The aim of pacing is to remain as active as possible but to avoid the relapses resulting from over-exertion. Patients may try to increase their activity levels every few days, as long as they remain “within the limitations which the disease imposes” (Ramsay. Medical Update 1990, no. 1).
In practice, pacing means stopping an activity when you feel you have reached that point where pleasant tiredness becomes unpleasant, where arms or legs begin to feel weak, or where one starts to feel unwell or sick. Some might find it more helpful to rest for a while at the first sign of muscle weakness. As Dr. Ho-Yen wrote in his book, “learn to listen to your body. It will tell you when there is a problem”.
Making a rough plan of one’s activities for the day or days ahead is fine as long as you rest when you feel you need to.
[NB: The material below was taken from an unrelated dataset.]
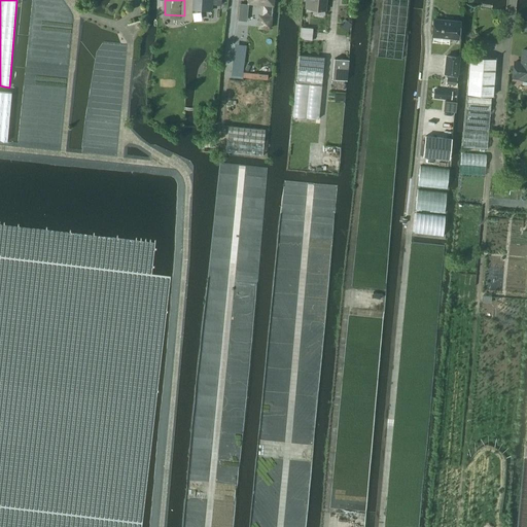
[(192,0),(192,9),(212,10),(212,0),(192,0)]
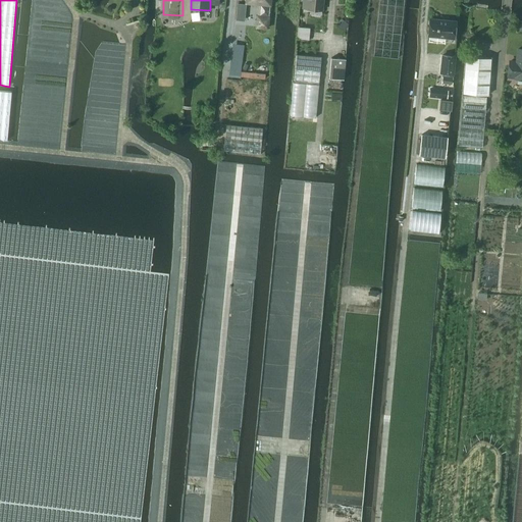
[(268,16),(269,5),(269,0),(246,0),(246,3),(260,4),(259,15),(257,15),(256,29),(268,30),(269,16),(268,16)]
Pacing does not require you to set goals and achieve targets. The idea is to make limited energy go further. For instance, you can make a list of things which need to be done per week. Make sure you allow some space between the most tiring of the activities. If you still do the housework yourself, wash one day, hoover the next. Also, try to include at least one quiet day after something particularly stressful or exhausting. If you are severely affected, you may require three free days, or even a week or more. You will know from experience how you tend to respond to various activities and what you can manage per day without exacerbating the illness.
Some specialists recommend keeping a diary. This should include details of activities and symptoms, as well as food eaten and any stressful events. As most relapses do not occur at random, diaries can help you to identify triggers and reveal the relationship between exertion and symptoms. In the beginning, it is also useful to include an assessment of one’s emotional state, as stress saps your energy and undermines your immune system.